Präsident des Goethe-Instituts kritisiert geplante Sparmaßnahmen

26.05.10 -
Mainz - Der Präsident des Goethe-Instituts, Klaus-Dieter Lehmann, fürchtet angesichts geplanter Sparmaßnahmen des Auswärtigen Amtes für Goethe-Institute um die Glaubwürdigkeit deutscher Kulturinstitute im Ausland. «Mit unserer finanziellen Eigenverantwortung in der Ausgabenpolitik soll eine wichtige Errungenschaft angegriffen werden», sagte Lehmann am Mittwoch im 3sat-Magazin «Kulturzeit».
26.05.2010 - Von Agentur ddp, KIZ

Kultur sei kein dekoratives Element, sondern mache menschliches Zusammenleben aus, sagte Lehmann. In einigen Ländern hätten die Goethe-Institute zivilgesellschaftliche Positionen errungen, die durch Einsparungen wegfallen würden.
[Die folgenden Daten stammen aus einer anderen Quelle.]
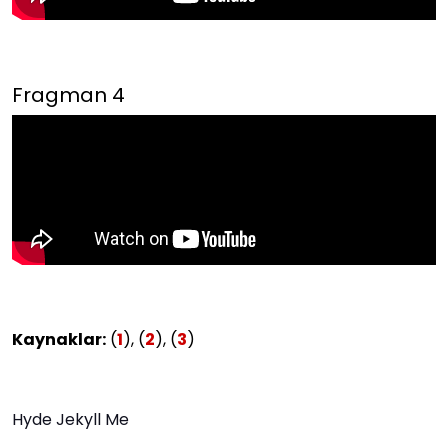
Fragman 4
Kaynaklar:
(
1
), (
2
), (
3
)
Hyde Jekyll Me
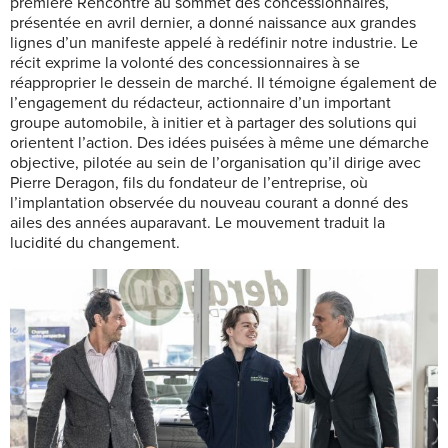
première Rencontre au sommet des concessionnaires,
présentée en avril dernier, a donné naissance aux grandes
lignes d’un manifeste appelé à redéfinir notre industrie. Le
récit exprime la volonté des concessionnaires à se
réapproprier le dessein de marché. Il témoigne également de
l’engagement du rédacteur, actionnaire d’un important
groupe automobile, à initier et à partager des solutions qui
orientent l’action. Des idées puisées à même une démarche
objective, pilotée au sein de l’organisation qu’il dirige avec
Pierre Deragon, fils du fondateur de l’entreprise, où
l’implantation observée du nouveau courant a donné des
ailes des années auparavant. Le mouvement traduit la
lucidité du changement.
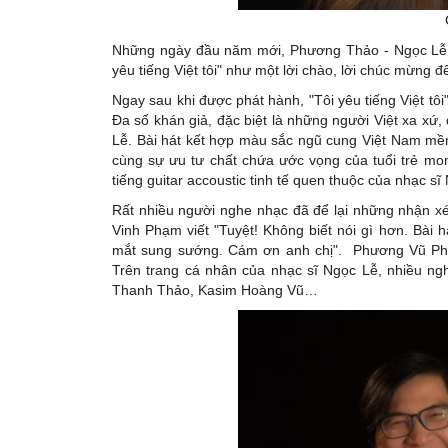
Những ngày đầu năm mới, Phương Thảo - Ngọc Lễ, "
yêu tiếng Việt tôi" như một lời chào, lời chúc mừng 
Ngay sau khi được phát hành, "Tôi yêu tiếng Việt tôi
Đa số khán giả, đặc biệt là những người Việt xa xứ
Lễ. Bài hát kết hợp màu sắc ngũ cung Việt Nam mềm 
cùng sự ưu tư chất chứa ước vọng của tuổi trẻ mo
tiếng guitar accoustic tinh tế quen thuộc của nhạc s
Rất nhiều người nghe nhạc đã để lại những nhận xé
Vinh Phạm viết "Tuyệt! Không biết nói gì hơn. Bài
mắt sung sướng. Cám ơn anh chị". Phương Vũ Phạm
Trên trang cá nhân của nhạc sĩ Ngọc Lễ, nhiều ngh
Thanh Thảo, Kasim Hoàng Vũ…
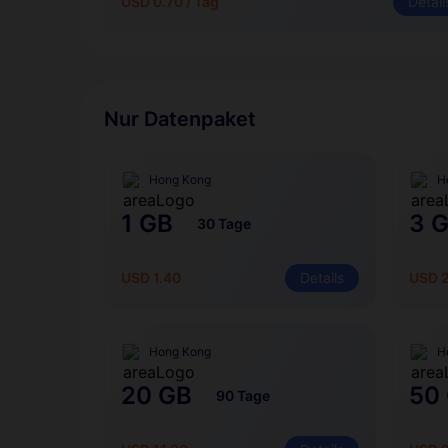
USD 0.70 / Tag
Detail
Nur Datenpaket
Hong Kong
H
1 GB
3 
30 Tage
USD 1.40
Details
USD 2
Hong Kong
H
20 GB
50
90 Tage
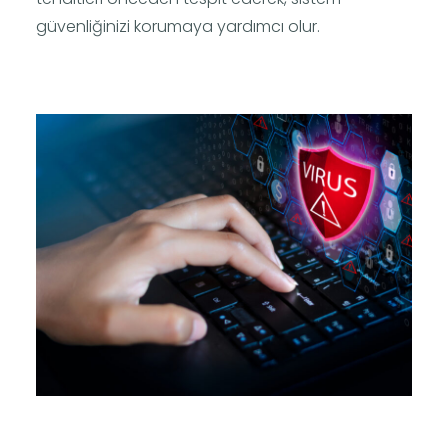
güvenliğinizi korumaya yardımcı olur.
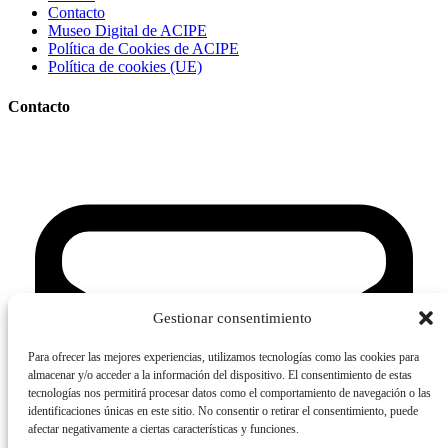
Contacto
Museo Digital de ACIPE
Política de Cookies de ACIPE
Política de cookies (UE)
Contacto
Gestionar consentimiento
Para ofrecer las mejores experiencias, utilizamos tecnologías como las cookies para
almacenar y/o acceder a la información del dispositivo. El consentimiento de estas
tecnologías nos permitirá procesar datos como el comportamiento de navegación o las
identificaciones únicas en este sitio. No consentir o retirar el consentimiento, puede
afectar negativamente a ciertas características y funciones.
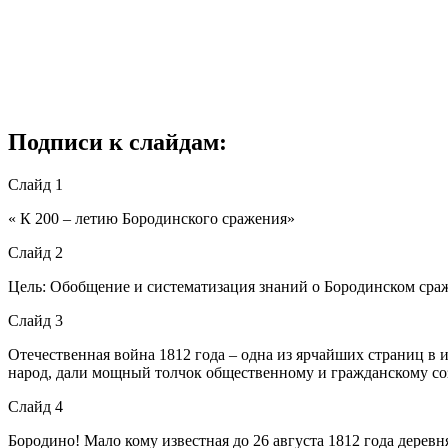
Подписи к слайдам:
Слайд 1
« К 200 – летию Бородинского сражения»
Слайд 2
Цель: Обобщение и систематизация знаний о Бородинском сраж
Слайд 3
Отечественная война 1812 года – одна из ярчайших страниц в 
народ, дали мощный толчок общественному и гражданскому с
Слайд 4
Бородино! Мало кому известная до 26 августа 1812 года деревн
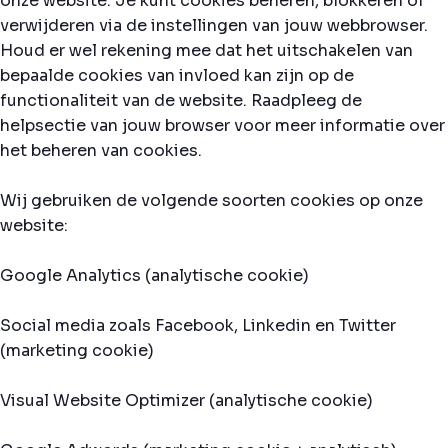
onze website. Je kunt cookies beheren, blokkeren of
verwijderen via de instellingen van jouw webbrowser.
Houd er wel rekening mee dat het uitschakelen van
bepaalde cookies van invloed kan zijn op de
functionaliteit van de website. Raadpleeg de
helpsectie van jouw browser voor meer informatie over
het beheren van cookies.
Wij gebruiken de volgende soorten cookies op onze
website:
Google Analytics (analytische cookie)
Social media zoals Facebook, Linkedin en Twitter
(marketing cookie)
Visual Website Optimizer (analytische cookie)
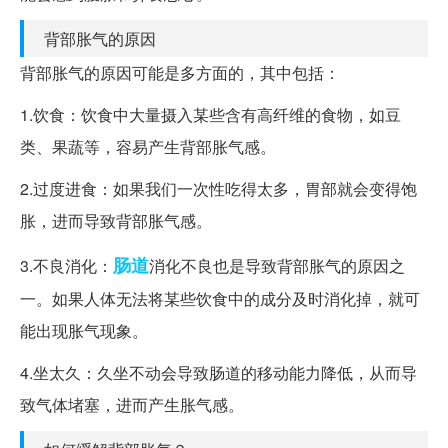
背部胀气的原因
背部胀气的原因可能是多方面的，其中包括：
1.饮食：饮食中大量摄入某些含有高纤维的食物，如豆
类、果蔬等，容易产生背部胀气感。
2.过度进食：如果我们一次性吃得太多，胃部就会变得饱
胀，进而导致背部胀气感。
肠道
3.不良消化：
消化不良也是导致背部胀气的原因之
一。如果人体无法将某些饮食中的成分及时消化掉，就可
能出现胀气现象。
4.坐太久：久坐不动会导致肠道的移动能力降低，从而导
致气体堵塞，进而产生胀气感。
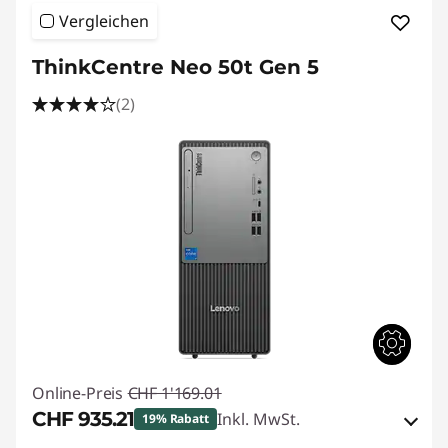
Vergleichen
ThinkCentre Neo 50t Gen 5
(2)
Online-Preis
CHF 1'169.01
CHF 935.21
Inkl. MwSt.
19% Rabatt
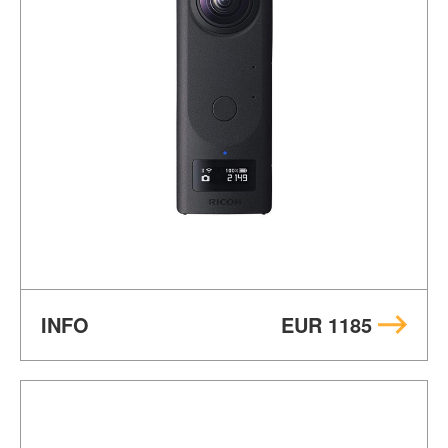
INFO
EUR 1185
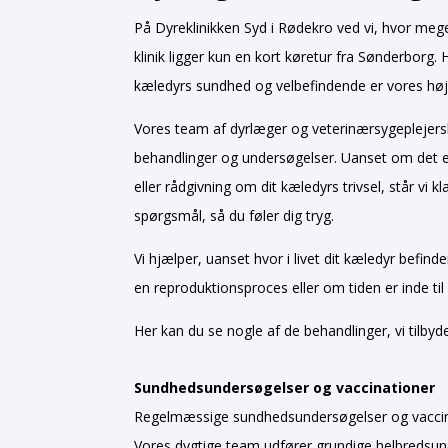
På Dyreklinikken Syd i Rødekro ved vi, hvor mege
klinik ligger kun en kort køretur fra Sønderborg. 
kæledyrs sundhed og velbefindende er vores højest
Vores team af dyrlæger og veterinærsygeplejersk
behandlinger og undersøgelser. Uanset om det 
eller rådgivning om dit kæledyrs trivsel, står vi kla
spørgsmål, så du føler dig tryg.
Vi hjælper, uanset hvor i livet dit kæledyr befind
en reproduktionsproces eller om tiden er inde til
Her kan du se nogle af de behandlinger, vi tilbyde
Sundhedsundersøgelser og vaccinationer
Regelmæssige sundhedsundersøgelser og vaccinati
Vores dygtige team udfører grundige helbredsund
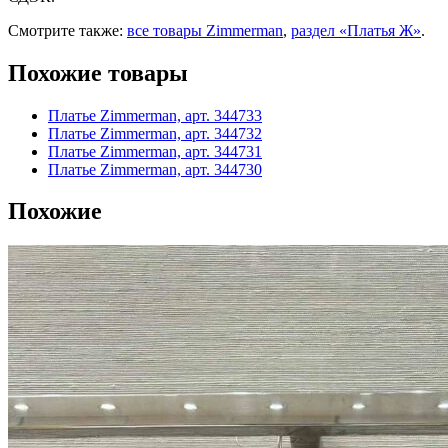
Смотрите также:
все товары Zimmerman
,
раздел «Платья Ж»
.
Похожие товары
Платье Zimmerman, арт. 344733
Платье Zimmerman, арт. 344732
Платье Zimmerman, арт. 344731
Платье Zimmerman, арт. 344730
Похожие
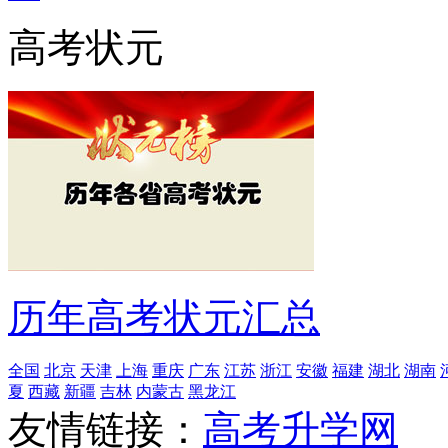
高考状元
历年高考状元汇总
全国
北京
天津
上海
重庆
广东
江苏
浙江
安徽
福建
湖北
湖南
夏
西藏
新疆
吉林
内蒙古
黑龙江
友情链接：
高考升学网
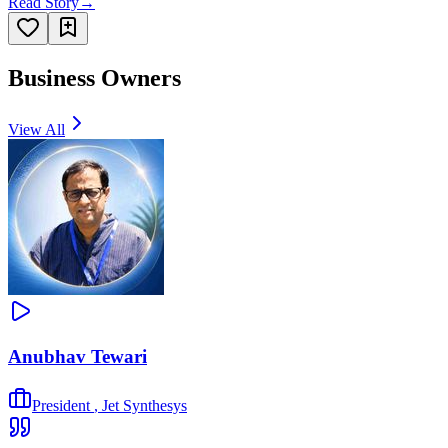
Read Story
→
Business Owners
View All
Anubhav Tewari
President
,
Jet Synthesys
Die Institute würden angesichts der Finanzkrise sicherlich Federn lassen müssen und die eine oder andere Struktur überdenken, räumte Lehmann ein. Deutschland sei jedoch darauf angewiesen, ein Deutschlandbild zu vermitteln, das auch die Vielfältigkeit des Landes zeige. «Wenn wir jetzt wieder zurückschrauben, dann verlieren wir genau diese Glaubwürdigkeit, die Kultur braucht.»

Wegen der Sparmaßnahmen der Bundesregierung muss das Auswärtige Amt in der auswärtigen Kulturpolitik Einsparungen von 30 Millionen Euro vornehmen. Dem Goethe-Institut soll aus dem laufenden Budget ein Drittel dieser Summe gestrichen werden.